The SUNtool developers did not want to use deterministic or profile-based behavioural models, and asked LESO-PB to develop behavioural models that would reproduce the most important characteristics with respect to the occupant’s impact on the building. Jessen’s doctoral thesis is about the use of so-called stochastic behavioural models, i.e. models whose state at time t is randomly determined.

Jessen’s work will introduce more realism in building simulation programs and help them make better predictions of urban energy demands and flows of materials. Surprisingly, Jessen says that the impetus behind his work came not from practitioners or architects but more from academics.

I am therefore particularly pleased to be the first to announce on the Web that Jessen Page has succesfully defended his PhD thesis last August in front of a private jury, and will give his public defense shortly.

OptiControl project website

Recently I got this email from Dr. Dimitrios Gyalistras of ETH Zurich:

I would like to draw your attention to the newly launched website of the project Use of Weather and Occupancy Forecasts for Optimal Building Climate Control (OptiControl):

http://www.sysecol.ethz.ch/OptiControl/

OptiControl is a collaborative effort by the ETH Zurich, EMPA Dübendorf, MeteoSwiss and Siemens Building Technologies. The project is sponsored by “swisselectric research”, the ETH Domain’s “Competence Center Energy and Mobility” and Siemens Building Technologies.

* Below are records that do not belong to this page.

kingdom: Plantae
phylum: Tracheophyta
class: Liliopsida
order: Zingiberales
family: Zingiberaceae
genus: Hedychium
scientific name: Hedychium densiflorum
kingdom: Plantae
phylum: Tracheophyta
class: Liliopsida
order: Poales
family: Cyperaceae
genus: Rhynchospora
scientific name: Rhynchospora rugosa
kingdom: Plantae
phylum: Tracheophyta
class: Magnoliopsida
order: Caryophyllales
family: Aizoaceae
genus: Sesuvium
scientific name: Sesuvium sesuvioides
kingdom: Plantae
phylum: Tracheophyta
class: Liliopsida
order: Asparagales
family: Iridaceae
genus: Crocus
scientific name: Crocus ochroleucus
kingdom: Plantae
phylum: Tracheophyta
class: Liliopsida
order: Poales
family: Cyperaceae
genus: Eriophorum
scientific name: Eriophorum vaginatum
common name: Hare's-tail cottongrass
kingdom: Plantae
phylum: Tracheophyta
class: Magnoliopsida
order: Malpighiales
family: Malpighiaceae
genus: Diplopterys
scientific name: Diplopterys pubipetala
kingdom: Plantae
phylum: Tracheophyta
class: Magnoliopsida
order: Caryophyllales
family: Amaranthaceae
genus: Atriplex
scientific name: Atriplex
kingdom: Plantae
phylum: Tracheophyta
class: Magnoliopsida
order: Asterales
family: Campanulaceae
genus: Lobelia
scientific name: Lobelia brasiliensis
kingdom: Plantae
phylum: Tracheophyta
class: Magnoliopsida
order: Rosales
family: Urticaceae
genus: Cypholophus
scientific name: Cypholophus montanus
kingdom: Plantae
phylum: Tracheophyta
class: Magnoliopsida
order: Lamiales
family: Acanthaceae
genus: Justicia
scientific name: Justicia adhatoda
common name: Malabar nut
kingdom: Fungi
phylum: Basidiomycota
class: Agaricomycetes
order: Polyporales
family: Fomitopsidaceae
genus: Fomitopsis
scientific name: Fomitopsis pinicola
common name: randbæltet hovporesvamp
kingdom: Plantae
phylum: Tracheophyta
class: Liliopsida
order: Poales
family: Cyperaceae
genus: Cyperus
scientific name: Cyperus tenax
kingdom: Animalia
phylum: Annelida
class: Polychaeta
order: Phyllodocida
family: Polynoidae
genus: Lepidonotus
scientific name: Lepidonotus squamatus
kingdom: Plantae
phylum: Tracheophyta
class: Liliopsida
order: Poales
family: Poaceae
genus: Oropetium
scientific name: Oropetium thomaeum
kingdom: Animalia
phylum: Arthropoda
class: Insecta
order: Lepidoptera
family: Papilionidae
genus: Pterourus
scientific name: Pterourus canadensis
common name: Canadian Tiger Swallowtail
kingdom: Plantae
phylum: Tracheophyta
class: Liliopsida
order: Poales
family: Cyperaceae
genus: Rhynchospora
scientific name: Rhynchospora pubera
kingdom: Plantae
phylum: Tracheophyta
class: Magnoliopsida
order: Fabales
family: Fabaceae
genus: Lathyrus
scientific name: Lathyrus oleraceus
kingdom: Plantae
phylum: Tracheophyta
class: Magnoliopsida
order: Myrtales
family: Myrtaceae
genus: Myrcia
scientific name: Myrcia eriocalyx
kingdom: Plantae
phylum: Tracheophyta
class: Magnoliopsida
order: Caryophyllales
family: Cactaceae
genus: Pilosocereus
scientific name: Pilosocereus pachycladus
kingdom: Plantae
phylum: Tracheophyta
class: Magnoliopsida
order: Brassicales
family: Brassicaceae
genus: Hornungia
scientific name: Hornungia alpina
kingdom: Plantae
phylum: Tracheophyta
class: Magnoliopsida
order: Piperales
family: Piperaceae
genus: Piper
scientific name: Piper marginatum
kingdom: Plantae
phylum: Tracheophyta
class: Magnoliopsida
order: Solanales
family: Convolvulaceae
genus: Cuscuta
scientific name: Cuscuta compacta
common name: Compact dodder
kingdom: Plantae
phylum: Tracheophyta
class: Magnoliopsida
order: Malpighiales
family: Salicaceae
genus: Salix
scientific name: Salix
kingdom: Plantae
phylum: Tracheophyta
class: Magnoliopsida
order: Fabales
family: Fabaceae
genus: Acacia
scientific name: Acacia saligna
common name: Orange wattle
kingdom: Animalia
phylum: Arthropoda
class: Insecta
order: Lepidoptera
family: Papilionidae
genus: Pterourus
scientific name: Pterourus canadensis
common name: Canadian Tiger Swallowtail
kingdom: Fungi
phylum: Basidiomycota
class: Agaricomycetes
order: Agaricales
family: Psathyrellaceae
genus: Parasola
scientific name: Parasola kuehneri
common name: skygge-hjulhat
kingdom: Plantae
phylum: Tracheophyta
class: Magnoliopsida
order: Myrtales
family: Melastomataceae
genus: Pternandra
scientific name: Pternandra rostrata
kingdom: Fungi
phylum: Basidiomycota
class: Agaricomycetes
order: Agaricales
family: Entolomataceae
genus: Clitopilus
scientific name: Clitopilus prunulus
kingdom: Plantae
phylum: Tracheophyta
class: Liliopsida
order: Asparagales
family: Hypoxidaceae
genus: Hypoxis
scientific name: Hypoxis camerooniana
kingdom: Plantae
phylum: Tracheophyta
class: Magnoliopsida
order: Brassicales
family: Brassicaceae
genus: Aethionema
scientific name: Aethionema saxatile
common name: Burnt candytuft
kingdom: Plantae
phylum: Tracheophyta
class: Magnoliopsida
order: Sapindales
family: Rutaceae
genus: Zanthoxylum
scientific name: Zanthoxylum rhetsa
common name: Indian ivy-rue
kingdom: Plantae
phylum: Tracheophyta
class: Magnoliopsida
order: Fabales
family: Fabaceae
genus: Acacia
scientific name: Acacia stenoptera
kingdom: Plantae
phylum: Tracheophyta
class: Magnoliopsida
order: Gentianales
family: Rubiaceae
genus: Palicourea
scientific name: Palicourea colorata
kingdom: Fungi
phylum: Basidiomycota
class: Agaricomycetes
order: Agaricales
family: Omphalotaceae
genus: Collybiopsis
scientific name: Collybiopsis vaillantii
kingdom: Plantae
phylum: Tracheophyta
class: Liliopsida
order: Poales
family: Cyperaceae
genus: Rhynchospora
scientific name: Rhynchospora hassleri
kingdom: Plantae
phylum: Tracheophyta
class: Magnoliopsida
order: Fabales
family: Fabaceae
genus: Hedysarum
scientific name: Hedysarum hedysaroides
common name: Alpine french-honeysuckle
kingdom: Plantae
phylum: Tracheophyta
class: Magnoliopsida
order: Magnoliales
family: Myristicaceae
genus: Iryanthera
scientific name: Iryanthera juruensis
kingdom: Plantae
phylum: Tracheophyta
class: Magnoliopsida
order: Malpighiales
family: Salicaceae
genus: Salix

I hope that the website will be of interest to you. Its contents will be updated regularly to reflect the project’s results and the newest literature in the field of predictive building climate control.

Eye movement tracking of office workers

Our laboratory hosted this morning a seminar given by Sylvia Hubalek, of the Environmental Ergonomics department of the Center for Organisational and Occupational Sciences in Zurich, Switzerland. She reported on work done by herself monitoring illuminance levels at the eye and tracking eye movements as a function of type of activity and light environment.

The data she gathers could help understand how feelings of well-being and alertness correlate with the amount of light we get during the day. Her methodology and equipement can also be used to understand what prompts people to switch their lights on/off, or raise/lower their blinds.

I learned about Sylvia’s work in September of this year at the LuxEuropa 2005 conference in Berlin. The head of our laboratory had been suggesting for some months that we try to set up an experiment where people would wear some equipment that would record their visual field somehow, and I had always dismissed the idea as too difficult to set up, and especially too difficult to find volunteers for.

Well here came Sylvia and proved me all wrong. Her contribution to the conference can be found here. She fits volunteers with equipment and records data for entire days.

It is too early for her to announce some specific findings, but what she does have is a substantial amount of data waiting to be analyzed. Results should be forthcoming in the next year.

We have in our lab some experience with monitoring people’s behaviour with respect to their visual environment, and a natural collaboration between Sylvia’s institute and ours would be to record data with her equipment while we monitor the subject’s acivities. This will help us achieve a much better understanding of what constitutes visual comfort and discomfort, and will also help us develop better automatic daylight controllers.